Tech stocks led losses across most of Asia on Thursday as investors continued to unwind huge bets on the sector that have propelled markets to record highs this year. The selling was particularly sharp in Seoul, where the Kospi plunged almost seven percent at one point, with chip giants SK hynix and Samsung shedding more than eight percent. Tokyo also saw significant declines, with chipmaker Kioxia briefly losing around 14 percent.
Market Sentiment and Key Drivers
The recent run of volatility has been fuelled by concerns that the artificial intelligence boom, which has underpinned a global rally, may have run out of steam. Analysts warn that valuations have become stretched, and there are doubts about the returns on huge investments in the tech sector. Additionally, fears of rising borrowing costs have added to the market's unease.
Retail investors were also hit by margin calls on borrowed cash, exacerbating the sell-off. News that Apple was in talks to buy chips from two Chinese firms further pressured chipmakers. Stephen Innes at SPI Asset Management noted, 'Korea is now the sharper version of the broader AI unwind.
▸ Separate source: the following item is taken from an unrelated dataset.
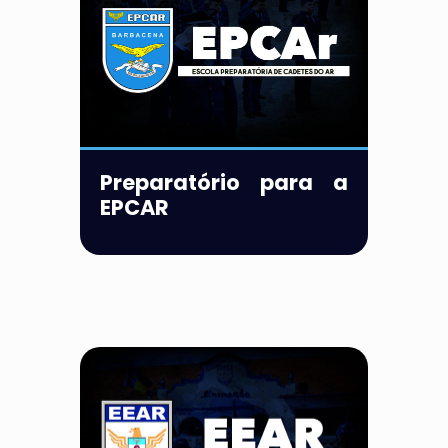
Preparatório para a
EPCAR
The issue is that a great earnings story can still become a terrible trading vehicle when leverage, momentum and crowded positioning all decide to leave through the same exit.'
Federal Reserve's Influence and Market Reactions
Federal Reserve boss Kevin Warsh provided some support to the markets by stating that price pressures had 'come down' in recent weeks, soothing fears of an imminent interest rate hike. His comments at the European Central Bank's annual Forum on Central Banking in Sintra, Portugal, emphasized the need to get prices under control but added that pressures were easing.
Warsh's remarks come ahead of the release of US jobs data, which could play a significant role in the bank's rate decision-making. Data from payroll firm ADP showed the private sector added 98,000 jobs last month, less than the expected 120,000. This data, combined with Warsh's comments, provided a mixed signal to investors.
Broader Market Impact and Future Outlook
While most Asian markets experienced declines, Hong Kong, Singapore, Manila, and Jakarta saw gains. Oil prices also fell more than one percent as the United States and Iran began talks to end their conflict and keep the Strait of Hormuz open permanently. However, Charu Chanana at Saxo Markets warned that lower oil prices should not be confused with the end of the inflation problem, as other factors like wage growth and supply-chain shifts could keep inflation elevated.
The recent market movements highlight the fragile state of investor confidence in the tech sector and the broader economy. As markets continue to react to economic data and geopolitical developments, the coming weeks will be crucial in determining the next steps for both investors and central banks.